+++ RECORDED DATA +++

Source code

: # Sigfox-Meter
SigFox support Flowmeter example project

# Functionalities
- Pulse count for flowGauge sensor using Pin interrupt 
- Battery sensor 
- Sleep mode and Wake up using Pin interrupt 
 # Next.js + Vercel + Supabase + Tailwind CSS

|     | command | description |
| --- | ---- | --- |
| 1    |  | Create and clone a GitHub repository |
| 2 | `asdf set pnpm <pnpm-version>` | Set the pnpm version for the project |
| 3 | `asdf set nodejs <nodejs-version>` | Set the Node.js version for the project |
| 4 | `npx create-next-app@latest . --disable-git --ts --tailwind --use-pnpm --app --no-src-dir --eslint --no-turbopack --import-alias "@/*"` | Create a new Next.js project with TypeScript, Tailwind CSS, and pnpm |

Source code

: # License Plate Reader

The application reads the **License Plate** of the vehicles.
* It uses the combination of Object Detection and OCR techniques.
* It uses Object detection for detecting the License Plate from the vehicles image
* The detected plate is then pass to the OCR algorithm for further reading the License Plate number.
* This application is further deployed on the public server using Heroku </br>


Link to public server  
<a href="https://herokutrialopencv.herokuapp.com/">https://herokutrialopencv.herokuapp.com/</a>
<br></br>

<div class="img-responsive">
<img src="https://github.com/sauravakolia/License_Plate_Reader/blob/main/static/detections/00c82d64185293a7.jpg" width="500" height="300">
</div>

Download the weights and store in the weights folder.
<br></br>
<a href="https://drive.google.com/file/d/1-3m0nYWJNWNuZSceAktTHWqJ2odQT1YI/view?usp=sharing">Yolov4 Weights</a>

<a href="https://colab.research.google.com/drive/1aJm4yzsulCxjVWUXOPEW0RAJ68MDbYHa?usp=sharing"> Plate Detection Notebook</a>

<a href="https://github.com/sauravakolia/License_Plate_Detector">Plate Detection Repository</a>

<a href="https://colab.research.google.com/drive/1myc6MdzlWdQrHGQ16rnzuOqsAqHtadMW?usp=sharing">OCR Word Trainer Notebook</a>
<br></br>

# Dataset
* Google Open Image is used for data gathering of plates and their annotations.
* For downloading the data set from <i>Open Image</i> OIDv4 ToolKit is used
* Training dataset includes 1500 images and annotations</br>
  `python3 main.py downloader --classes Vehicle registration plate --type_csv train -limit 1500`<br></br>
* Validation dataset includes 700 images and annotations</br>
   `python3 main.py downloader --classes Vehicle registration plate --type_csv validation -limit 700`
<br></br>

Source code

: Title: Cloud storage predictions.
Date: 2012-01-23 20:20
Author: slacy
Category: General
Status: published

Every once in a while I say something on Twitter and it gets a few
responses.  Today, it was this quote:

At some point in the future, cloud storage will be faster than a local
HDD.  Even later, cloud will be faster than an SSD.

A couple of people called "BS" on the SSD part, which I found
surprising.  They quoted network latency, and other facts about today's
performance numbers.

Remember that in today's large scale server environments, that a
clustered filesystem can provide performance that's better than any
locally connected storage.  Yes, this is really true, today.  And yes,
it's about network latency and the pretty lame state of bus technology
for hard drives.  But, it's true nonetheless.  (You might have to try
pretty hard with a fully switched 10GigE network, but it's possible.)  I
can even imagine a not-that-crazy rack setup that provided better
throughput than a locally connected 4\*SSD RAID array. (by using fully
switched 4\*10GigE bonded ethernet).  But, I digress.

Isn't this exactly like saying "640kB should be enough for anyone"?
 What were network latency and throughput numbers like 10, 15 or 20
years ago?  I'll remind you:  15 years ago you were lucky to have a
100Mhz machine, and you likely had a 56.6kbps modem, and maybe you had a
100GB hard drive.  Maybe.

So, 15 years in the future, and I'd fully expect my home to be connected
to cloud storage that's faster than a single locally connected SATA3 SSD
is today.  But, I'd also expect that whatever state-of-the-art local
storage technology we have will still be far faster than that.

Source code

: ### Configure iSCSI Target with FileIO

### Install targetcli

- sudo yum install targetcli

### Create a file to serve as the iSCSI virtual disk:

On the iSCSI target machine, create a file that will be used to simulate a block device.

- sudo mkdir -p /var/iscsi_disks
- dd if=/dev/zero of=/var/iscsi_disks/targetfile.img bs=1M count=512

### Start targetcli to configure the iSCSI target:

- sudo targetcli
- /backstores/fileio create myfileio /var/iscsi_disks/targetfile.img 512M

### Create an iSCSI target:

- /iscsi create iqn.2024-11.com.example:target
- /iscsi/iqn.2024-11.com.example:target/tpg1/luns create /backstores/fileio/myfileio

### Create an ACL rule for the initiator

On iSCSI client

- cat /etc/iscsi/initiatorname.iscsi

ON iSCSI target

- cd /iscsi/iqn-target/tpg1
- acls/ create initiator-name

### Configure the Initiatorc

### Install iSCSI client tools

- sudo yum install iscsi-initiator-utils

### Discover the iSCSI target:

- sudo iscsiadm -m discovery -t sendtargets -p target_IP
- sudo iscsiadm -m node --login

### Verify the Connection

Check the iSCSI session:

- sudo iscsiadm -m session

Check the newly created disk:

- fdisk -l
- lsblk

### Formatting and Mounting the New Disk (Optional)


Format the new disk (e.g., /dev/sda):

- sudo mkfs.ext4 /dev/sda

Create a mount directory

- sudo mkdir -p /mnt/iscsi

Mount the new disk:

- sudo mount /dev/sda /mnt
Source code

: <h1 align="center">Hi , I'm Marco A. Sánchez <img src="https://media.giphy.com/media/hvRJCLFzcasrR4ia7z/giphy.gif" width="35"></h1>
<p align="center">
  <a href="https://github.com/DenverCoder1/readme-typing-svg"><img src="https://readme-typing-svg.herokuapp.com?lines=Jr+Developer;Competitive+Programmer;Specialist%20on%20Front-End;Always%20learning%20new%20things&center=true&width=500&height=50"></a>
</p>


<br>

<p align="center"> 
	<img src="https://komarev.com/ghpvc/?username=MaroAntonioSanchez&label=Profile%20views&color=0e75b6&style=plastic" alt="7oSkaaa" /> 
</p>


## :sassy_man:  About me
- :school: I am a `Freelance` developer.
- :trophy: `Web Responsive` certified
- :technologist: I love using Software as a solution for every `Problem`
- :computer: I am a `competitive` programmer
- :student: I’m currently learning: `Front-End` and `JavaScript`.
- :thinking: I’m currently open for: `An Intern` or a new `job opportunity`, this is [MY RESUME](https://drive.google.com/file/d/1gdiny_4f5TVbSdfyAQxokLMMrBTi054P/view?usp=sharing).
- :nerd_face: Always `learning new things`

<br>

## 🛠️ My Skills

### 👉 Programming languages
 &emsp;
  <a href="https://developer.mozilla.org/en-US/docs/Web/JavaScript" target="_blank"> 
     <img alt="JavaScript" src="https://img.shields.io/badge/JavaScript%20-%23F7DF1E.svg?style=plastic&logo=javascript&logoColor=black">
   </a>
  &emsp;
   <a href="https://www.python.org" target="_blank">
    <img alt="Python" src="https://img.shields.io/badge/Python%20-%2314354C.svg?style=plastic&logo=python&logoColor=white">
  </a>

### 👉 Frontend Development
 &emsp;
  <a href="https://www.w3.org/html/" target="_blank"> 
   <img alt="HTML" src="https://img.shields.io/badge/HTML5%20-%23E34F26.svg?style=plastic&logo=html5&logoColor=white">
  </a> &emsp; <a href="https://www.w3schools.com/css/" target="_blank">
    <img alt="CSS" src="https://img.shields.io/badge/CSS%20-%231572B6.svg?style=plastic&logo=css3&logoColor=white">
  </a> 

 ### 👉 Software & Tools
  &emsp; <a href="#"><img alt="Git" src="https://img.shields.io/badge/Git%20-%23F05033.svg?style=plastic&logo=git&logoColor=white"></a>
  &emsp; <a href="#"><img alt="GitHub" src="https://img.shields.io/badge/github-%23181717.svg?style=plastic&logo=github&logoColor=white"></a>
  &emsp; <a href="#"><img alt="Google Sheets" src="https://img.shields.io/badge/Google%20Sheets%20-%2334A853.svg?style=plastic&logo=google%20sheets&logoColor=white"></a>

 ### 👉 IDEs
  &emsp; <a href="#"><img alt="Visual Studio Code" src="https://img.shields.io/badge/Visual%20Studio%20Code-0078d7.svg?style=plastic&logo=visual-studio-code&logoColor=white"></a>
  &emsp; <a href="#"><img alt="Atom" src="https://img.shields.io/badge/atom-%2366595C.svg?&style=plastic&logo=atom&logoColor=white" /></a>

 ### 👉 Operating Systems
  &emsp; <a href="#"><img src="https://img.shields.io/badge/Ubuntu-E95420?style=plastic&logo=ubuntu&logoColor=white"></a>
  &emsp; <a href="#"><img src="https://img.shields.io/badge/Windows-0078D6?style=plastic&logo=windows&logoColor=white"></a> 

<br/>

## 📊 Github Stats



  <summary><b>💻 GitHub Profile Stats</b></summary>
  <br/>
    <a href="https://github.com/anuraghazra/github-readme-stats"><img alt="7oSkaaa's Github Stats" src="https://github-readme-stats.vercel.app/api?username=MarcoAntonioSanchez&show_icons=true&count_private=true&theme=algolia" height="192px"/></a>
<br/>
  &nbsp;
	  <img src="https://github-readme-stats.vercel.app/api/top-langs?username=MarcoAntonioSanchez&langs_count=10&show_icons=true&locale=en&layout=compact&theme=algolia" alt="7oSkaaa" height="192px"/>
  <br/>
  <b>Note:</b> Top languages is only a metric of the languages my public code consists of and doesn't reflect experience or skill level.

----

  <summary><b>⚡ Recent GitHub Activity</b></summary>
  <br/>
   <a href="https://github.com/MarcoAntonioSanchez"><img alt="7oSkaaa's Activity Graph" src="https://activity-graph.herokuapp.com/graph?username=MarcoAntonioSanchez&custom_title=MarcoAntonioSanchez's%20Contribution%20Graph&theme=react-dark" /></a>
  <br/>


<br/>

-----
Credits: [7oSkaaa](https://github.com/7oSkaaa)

+++

WORK ITEM — What you return must be an exact retyping of the lines above starting at the line with "Status: published" and ending at the line with "HDD.  Even later, cloud", and nothing besides.

TASK OUTPUT —
Status: published

Every once in a while I say something on Twitter and it gets a few
responses.  Today, it was this quote:

At some point in the future, cloud storage will be faster than a local
HDD.  Even later, cloud will be faster than an SSD.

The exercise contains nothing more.